_Problem statement_
Write down exactly the lines of the listing below, beginning with the one containing "Rendered at 1500 by 1125 pixels." and closing with the final line.

....

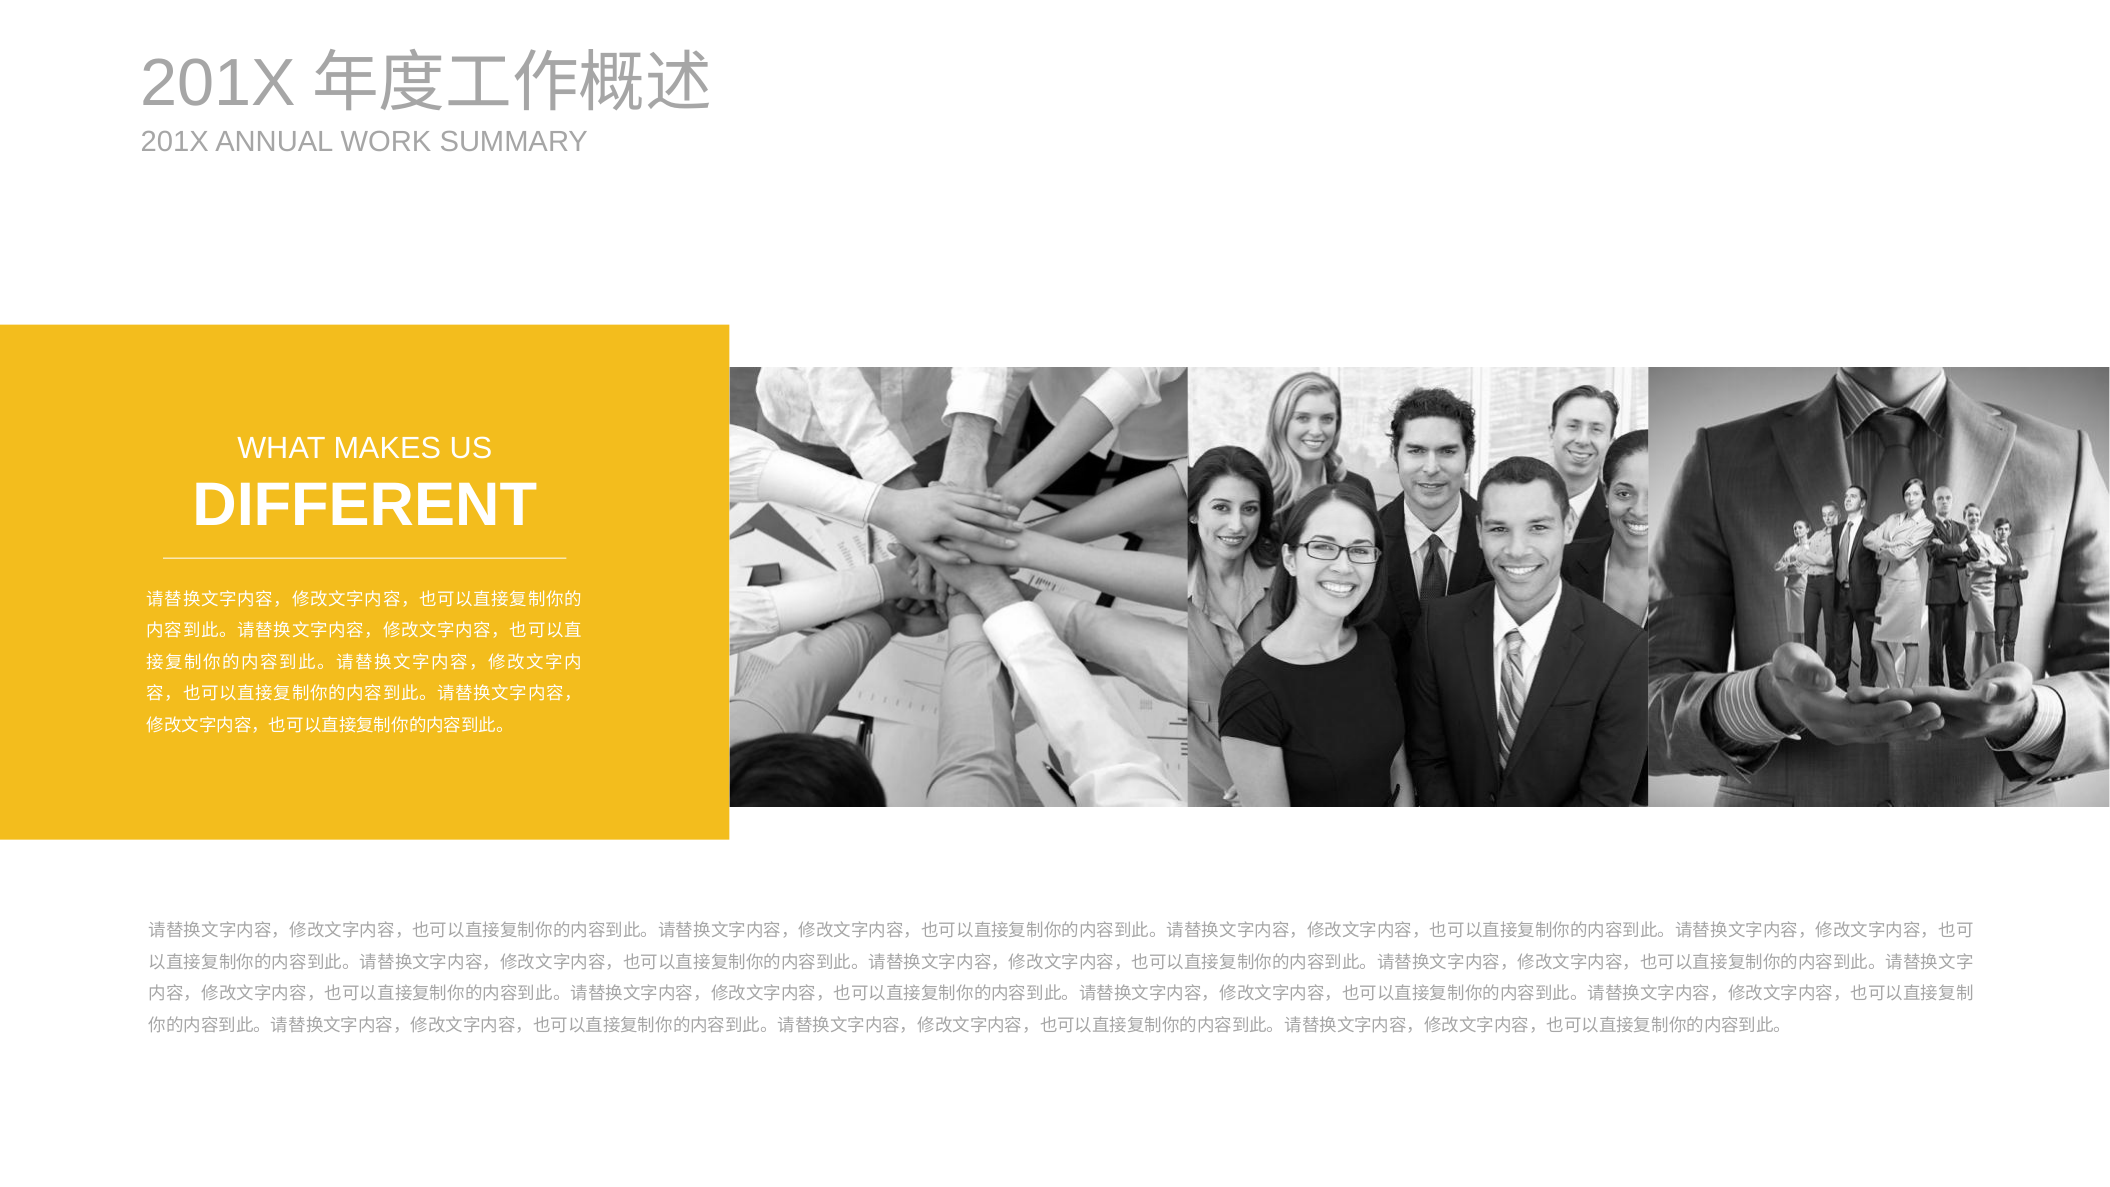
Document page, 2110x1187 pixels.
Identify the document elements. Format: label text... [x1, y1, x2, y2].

text_box [0, 324, 730, 840]
text_box 请替换文字内容，修改文字内容，也可以直接复制你的内容到此。请替换文字内容，修改文字内容，也可以直接复制你的内容到此。请替换文字内容，修改文字内容，也可以直接复制你的内容到此。请替换文字内容，修改文字内容，也可以直接复制你的内容到此。请替换文字内容，修改文字内容，也可以直接复制你的内容到此。请替换文字内容，修改文字内容，也可以直接复制你的内容到此。请替换文字内容，修改文字内容，也可以直接复制你的内容到此。请替换文字内容，修改文字内容，也可以直接复制你的内容到此。请替换文字内容，修改文字内容，也可以直接复制你的内容到此。请替换文字内容，修改文字内容，也可以直接复制你的内容到此。请替换文字内容，修改文字内容，也可以直接复制你的内容到此。请替换文字内容，修改文字内容，也可以直接复制你的内容到此。请替换文字内容，修改文字内容，也可以直接复制你的内容到此。请替换文字内容，修改文字内容，也可以直接复制你的内容到此。 [148, 908, 1976, 1036]
text_box 201X年度工作概述 [140, 38, 789, 119]
text_box WHAT MAKES US DIFFERENT [157, 427, 573, 539]
text_box [729, 367, 1187, 808]
text_box [1648, 367, 2110, 808]
text_box [1187, 367, 1648, 808]
text_box 请替换文字内容，修改文字内容，也可以直接复制你的内容到此。请替换文字内容，修改文字内容，也可以直接复制你的内容到此。请替换文字内容，修改文字内容，也可以直接复制你的内容到此。请替换文字内容，修改文字内容，也可以直接复制你的内容到此。 [146, 576, 583, 735]
text_box 201X ANNUAL WORK SUMMARY [140, 122, 602, 158]
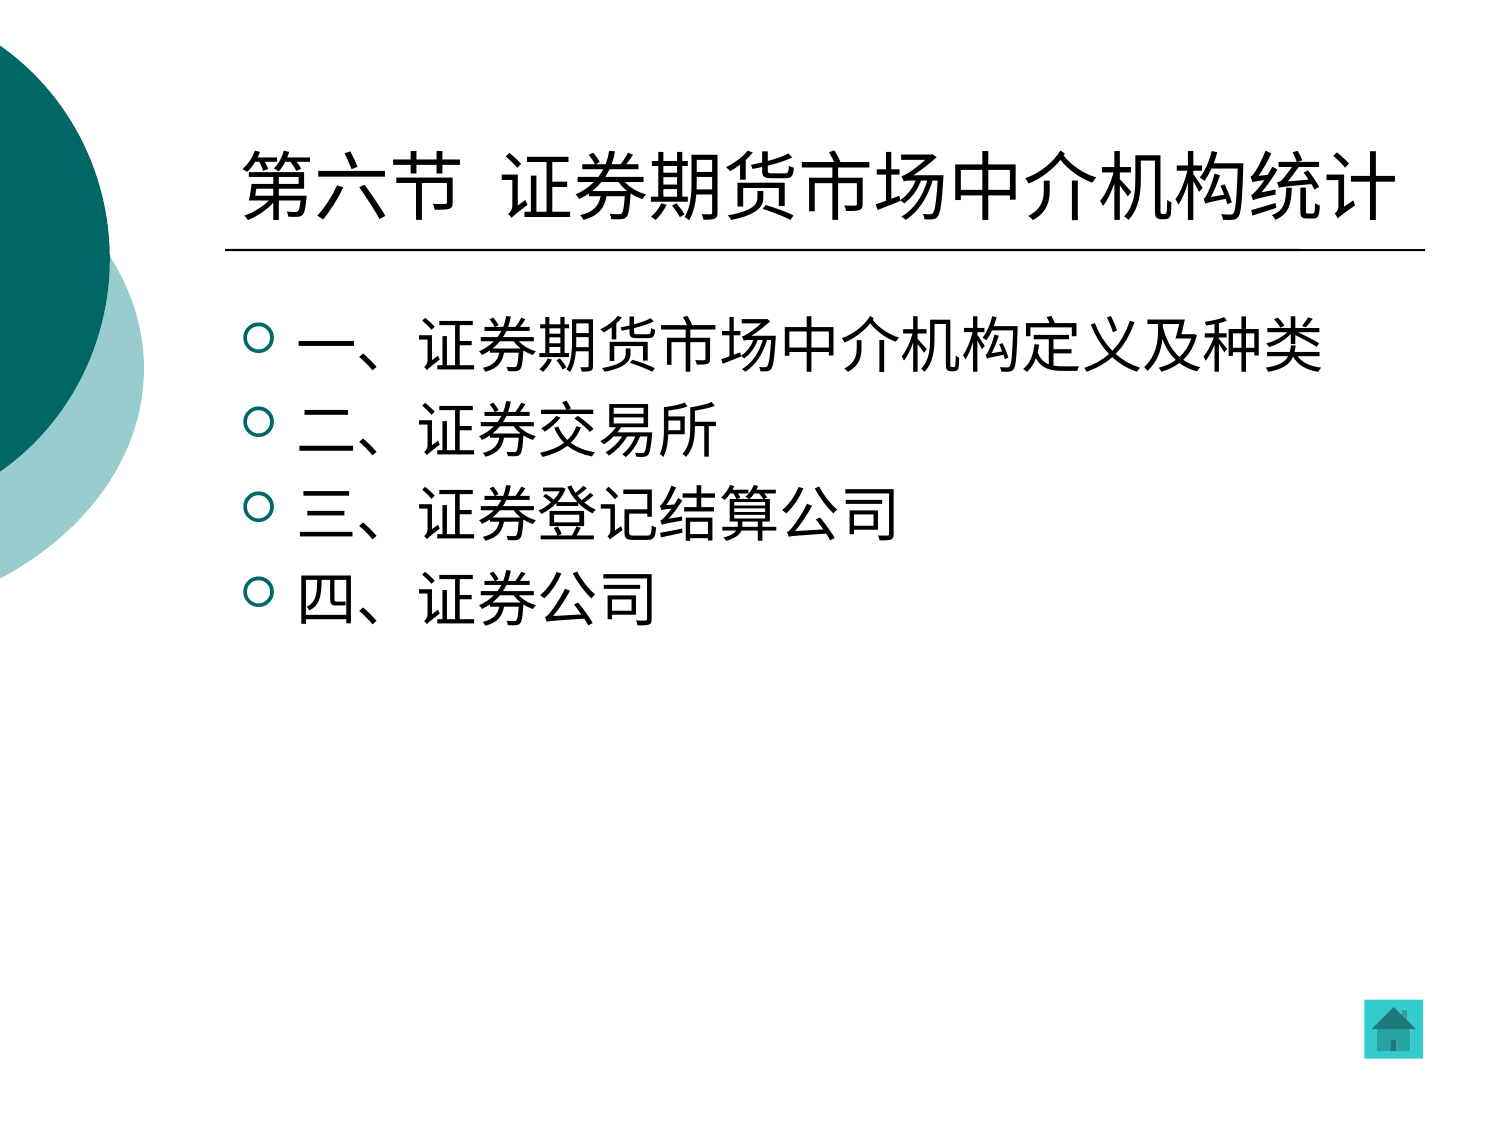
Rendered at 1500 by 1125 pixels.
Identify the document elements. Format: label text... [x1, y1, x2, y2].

title 第六节 证券期货市场中介机构统计 [224, 49, 1425, 238]
text_box [1364, 999, 1424, 1059]
list 一、证券期货市场中介机构定义及种类 二、证券交易所 三、证券登记结算公司 四、证券公司 [224, 299, 1425, 975]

....

_Solution to this problem_
Rendered at 1500 by 1125 pixels.
Identify the document elements. Format: label text... [x1, y1, x2, y2].

title 第六节 证券期货市场中介机构统计 [224, 49, 1425, 238]
text_box [1364, 999, 1424, 1059]
list 一、证券期货市场中介机构定义及种类 二、证券交易所 三、证券登记结算公司 四、证券公司 [224, 299, 1425, 975]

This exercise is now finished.